◆ Material for this task
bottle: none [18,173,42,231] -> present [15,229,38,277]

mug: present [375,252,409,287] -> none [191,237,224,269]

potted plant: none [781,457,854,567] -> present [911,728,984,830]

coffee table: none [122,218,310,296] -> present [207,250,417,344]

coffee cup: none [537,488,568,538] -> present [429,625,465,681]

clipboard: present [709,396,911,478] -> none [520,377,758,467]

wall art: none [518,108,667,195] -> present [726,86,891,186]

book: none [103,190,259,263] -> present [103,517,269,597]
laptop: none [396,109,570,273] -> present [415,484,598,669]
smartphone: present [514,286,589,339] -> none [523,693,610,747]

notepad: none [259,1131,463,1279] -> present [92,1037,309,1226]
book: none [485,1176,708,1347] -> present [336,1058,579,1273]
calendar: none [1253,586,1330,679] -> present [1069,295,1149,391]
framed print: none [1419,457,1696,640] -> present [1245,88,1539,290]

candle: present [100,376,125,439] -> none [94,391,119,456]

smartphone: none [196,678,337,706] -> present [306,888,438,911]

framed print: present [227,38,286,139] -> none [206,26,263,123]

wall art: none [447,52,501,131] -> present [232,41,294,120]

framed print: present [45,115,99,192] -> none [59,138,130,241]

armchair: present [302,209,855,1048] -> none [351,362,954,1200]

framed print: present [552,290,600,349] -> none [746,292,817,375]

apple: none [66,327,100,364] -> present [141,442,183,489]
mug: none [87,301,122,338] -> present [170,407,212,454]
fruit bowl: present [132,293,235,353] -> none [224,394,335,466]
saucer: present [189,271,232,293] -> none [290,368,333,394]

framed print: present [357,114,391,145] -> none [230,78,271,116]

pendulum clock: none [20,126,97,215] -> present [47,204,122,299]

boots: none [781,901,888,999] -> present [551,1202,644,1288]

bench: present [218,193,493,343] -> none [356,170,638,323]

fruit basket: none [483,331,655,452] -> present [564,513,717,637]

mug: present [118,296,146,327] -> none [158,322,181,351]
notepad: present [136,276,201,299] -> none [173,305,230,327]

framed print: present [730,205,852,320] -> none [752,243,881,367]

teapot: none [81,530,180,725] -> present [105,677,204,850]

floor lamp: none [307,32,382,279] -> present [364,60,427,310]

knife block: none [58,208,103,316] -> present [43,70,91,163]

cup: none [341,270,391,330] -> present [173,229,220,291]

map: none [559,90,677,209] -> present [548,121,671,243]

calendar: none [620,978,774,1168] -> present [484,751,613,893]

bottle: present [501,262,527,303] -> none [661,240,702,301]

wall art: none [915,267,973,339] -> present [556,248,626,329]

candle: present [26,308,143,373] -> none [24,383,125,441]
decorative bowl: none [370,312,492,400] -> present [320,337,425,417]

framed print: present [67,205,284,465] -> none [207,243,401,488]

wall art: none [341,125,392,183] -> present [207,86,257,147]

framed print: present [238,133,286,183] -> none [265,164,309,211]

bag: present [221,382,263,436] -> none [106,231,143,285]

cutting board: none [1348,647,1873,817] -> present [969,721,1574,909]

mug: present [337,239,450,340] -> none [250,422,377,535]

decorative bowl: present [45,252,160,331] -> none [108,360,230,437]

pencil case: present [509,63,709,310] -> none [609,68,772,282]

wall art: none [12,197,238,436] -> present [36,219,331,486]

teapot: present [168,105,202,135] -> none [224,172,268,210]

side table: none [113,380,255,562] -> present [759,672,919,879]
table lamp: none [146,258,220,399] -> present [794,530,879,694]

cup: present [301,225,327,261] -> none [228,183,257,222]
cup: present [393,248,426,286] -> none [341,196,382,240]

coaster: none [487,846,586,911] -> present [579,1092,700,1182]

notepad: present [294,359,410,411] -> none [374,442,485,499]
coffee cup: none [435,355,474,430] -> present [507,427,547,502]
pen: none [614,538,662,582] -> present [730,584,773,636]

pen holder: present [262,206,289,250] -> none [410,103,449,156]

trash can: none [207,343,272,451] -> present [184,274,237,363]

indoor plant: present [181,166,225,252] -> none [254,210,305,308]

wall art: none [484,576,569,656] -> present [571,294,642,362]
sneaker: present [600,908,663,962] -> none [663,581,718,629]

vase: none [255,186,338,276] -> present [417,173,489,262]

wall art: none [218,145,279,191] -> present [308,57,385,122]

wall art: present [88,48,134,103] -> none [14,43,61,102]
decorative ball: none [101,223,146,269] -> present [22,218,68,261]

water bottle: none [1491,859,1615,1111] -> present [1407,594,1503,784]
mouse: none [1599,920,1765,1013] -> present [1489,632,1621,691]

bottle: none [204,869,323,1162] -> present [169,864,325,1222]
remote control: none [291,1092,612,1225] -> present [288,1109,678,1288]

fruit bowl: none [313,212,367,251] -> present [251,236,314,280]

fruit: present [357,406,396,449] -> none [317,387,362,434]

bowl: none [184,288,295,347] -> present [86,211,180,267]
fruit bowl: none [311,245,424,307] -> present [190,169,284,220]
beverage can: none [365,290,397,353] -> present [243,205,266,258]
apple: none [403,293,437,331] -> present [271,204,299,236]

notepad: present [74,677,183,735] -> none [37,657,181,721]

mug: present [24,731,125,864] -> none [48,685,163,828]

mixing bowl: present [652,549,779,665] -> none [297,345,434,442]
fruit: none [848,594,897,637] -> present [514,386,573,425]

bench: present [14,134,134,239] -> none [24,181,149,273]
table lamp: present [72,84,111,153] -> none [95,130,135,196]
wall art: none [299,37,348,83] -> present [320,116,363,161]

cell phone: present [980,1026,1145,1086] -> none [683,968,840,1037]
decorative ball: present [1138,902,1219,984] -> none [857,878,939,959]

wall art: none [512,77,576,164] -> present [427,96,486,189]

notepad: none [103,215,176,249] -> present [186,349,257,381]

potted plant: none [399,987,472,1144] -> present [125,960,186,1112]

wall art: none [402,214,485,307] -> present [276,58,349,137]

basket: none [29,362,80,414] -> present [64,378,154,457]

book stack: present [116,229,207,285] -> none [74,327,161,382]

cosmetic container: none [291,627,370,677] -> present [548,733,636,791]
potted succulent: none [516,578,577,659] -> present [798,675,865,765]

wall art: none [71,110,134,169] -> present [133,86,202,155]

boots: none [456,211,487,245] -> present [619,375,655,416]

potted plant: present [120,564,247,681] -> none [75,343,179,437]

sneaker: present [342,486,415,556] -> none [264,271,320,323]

◆ Prompt
The reply should be a precise retyping of all the data.

◆ Problem solution
bottle: none [18,173,42,231] -> present [15,229,38,277]

mug: present [375,252,409,287] -> none [191,237,224,269]

potted plant: none [781,457,854,567] -> present [911,728,984,830]

coffee table: none [122,218,310,296] -> present [207,250,417,344]

coffee cup: none [537,488,568,538] -> present [429,625,465,681]

clipboard: present [709,396,911,478] -> none [520,377,758,467]

wall art: none [518,108,667,195] -> present [726,86,891,186]

book: none [103,190,259,263] -> present [103,517,269,597]
laptop: none [396,109,570,273] -> present [415,484,598,669]
smartphone: present [514,286,589,339] -> none [523,693,610,747]

notepad: none [259,1131,463,1279] -> present [92,1037,309,1226]
book: none [485,1176,708,1347] -> present [336,1058,579,1273]
calendar: none [1253,586,1330,679] -> present [1069,295,1149,391]
framed print: none [1419,457,1696,640] -> present [1245,88,1539,290]

candle: present [100,376,125,439] -> none [94,391,119,456]

smartphone: none [196,678,337,706] -> present [306,888,438,911]

framed print: present [227,38,286,139] -> none [206,26,263,123]

wall art: none [447,52,501,131] -> present [232,41,294,120]

framed print: present [45,115,99,192] -> none [59,138,130,241]

armchair: present [302,209,855,1048] -> none [351,362,954,1200]

framed print: present [552,290,600,349] -> none [746,292,817,375]

apple: none [66,327,100,364] -> present [141,442,183,489]
mug: none [87,301,122,338] -> present [170,407,212,454]
fruit bowl: present [132,293,235,353] -> none [224,394,335,466]
saucer: present [189,271,232,293] -> none [290,368,333,394]

framed print: present [357,114,391,145] -> none [230,78,271,116]

pendulum clock: none [20,126,97,215] -> present [47,204,122,299]

boots: none [781,901,888,999] -> present [551,1202,644,1288]

bench: present [218,193,493,343] -> none [356,170,638,323]

fruit basket: none [483,331,655,452] -> present [564,513,717,637]

mug: present [118,296,146,327] -> none [158,322,181,351]
notepad: present [136,276,201,299] -> none [173,305,230,327]

framed print: present [730,205,852,320] -> none [752,243,881,367]

teapot: none [81,530,180,725] -> present [105,677,204,850]

floor lamp: none [307,32,382,279] -> present [364,60,427,310]

knife block: none [58,208,103,316] -> present [43,70,91,163]

cup: none [341,270,391,330] -> present [173,229,220,291]

map: none [559,90,677,209] -> present [548,121,671,243]

calendar: none [620,978,774,1168] -> present [484,751,613,893]

bottle: present [501,262,527,303] -> none [661,240,702,301]

wall art: none [915,267,973,339] -> present [556,248,626,329]

candle: present [26,308,143,373] -> none [24,383,125,441]
decorative bowl: none [370,312,492,400] -> present [320,337,425,417]

framed print: present [67,205,284,465] -> none [207,243,401,488]

wall art: none [341,125,392,183] -> present [207,86,257,147]

framed print: present [238,133,286,183] -> none [265,164,309,211]

bag: present [221,382,263,436] -> none [106,231,143,285]

cutting board: none [1348,647,1873,817] -> present [969,721,1574,909]

mug: present [337,239,450,340] -> none [250,422,377,535]

decorative bowl: present [45,252,160,331] -> none [108,360,230,437]

pencil case: present [509,63,709,310] -> none [609,68,772,282]

wall art: none [12,197,238,436] -> present [36,219,331,486]

teapot: present [168,105,202,135] -> none [224,172,268,210]

side table: none [113,380,255,562] -> present [759,672,919,879]
table lamp: none [146,258,220,399] -> present [794,530,879,694]

cup: present [301,225,327,261] -> none [228,183,257,222]
cup: present [393,248,426,286] -> none [341,196,382,240]

coaster: none [487,846,586,911] -> present [579,1092,700,1182]

notepad: present [294,359,410,411] -> none [374,442,485,499]
coffee cup: none [435,355,474,430] -> present [507,427,547,502]
pen: none [614,538,662,582] -> present [730,584,773,636]

pen holder: present [262,206,289,250] -> none [410,103,449,156]

trash can: none [207,343,272,451] -> present [184,274,237,363]

indoor plant: present [181,166,225,252] -> none [254,210,305,308]

wall art: none [484,576,569,656] -> present [571,294,642,362]
sneaker: present [600,908,663,962] -> none [663,581,718,629]

vase: none [255,186,338,276] -> present [417,173,489,262]

wall art: none [218,145,279,191] -> present [308,57,385,122]

wall art: present [88,48,134,103] -> none [14,43,61,102]
decorative ball: none [101,223,146,269] -> present [22,218,68,261]

water bottle: none [1491,859,1615,1111] -> present [1407,594,1503,784]
mouse: none [1599,920,1765,1013] -> present [1489,632,1621,691]

bottle: none [204,869,323,1162] -> present [169,864,325,1222]
remote control: none [291,1092,612,1225] -> present [288,1109,678,1288]

fruit bowl: none [313,212,367,251] -> present [251,236,314,280]

fruit: present [357,406,396,449] -> none [317,387,362,434]

bowl: none [184,288,295,347] -> present [86,211,180,267]
fruit bowl: none [311,245,424,307] -> present [190,169,284,220]
beverage can: none [365,290,397,353] -> present [243,205,266,258]
apple: none [403,293,437,331] -> present [271,204,299,236]

notepad: present [74,677,183,735] -> none [37,657,181,721]

mug: present [24,731,125,864] -> none [48,685,163,828]

mixing bowl: present [652,549,779,665] -> none [297,345,434,442]
fruit: none [848,594,897,637] -> present [514,386,573,425]

bench: present [14,134,134,239] -> none [24,181,149,273]
table lamp: present [72,84,111,153] -> none [95,130,135,196]
wall art: none [299,37,348,83] -> present [320,116,363,161]

cell phone: present [980,1026,1145,1086] -> none [683,968,840,1037]
decorative ball: present [1138,902,1219,984] -> none [857,878,939,959]

wall art: none [512,77,576,164] -> present [427,96,486,189]

notepad: none [103,215,176,249] -> present [186,349,257,381]

potted plant: none [399,987,472,1144] -> present [125,960,186,1112]

wall art: none [402,214,485,307] -> present [276,58,349,137]

basket: none [29,362,80,414] -> present [64,378,154,457]

book stack: present [116,229,207,285] -> none [74,327,161,382]

cosmetic container: none [291,627,370,677] -> present [548,733,636,791]
potted succulent: none [516,578,577,659] -> present [798,675,865,765]

wall art: none [71,110,134,169] -> present [133,86,202,155]

boots: none [456,211,487,245] -> present [619,375,655,416]

potted plant: present [120,564,247,681] -> none [75,343,179,437]

sneaker: present [342,486,415,556] -> none [264,271,320,323]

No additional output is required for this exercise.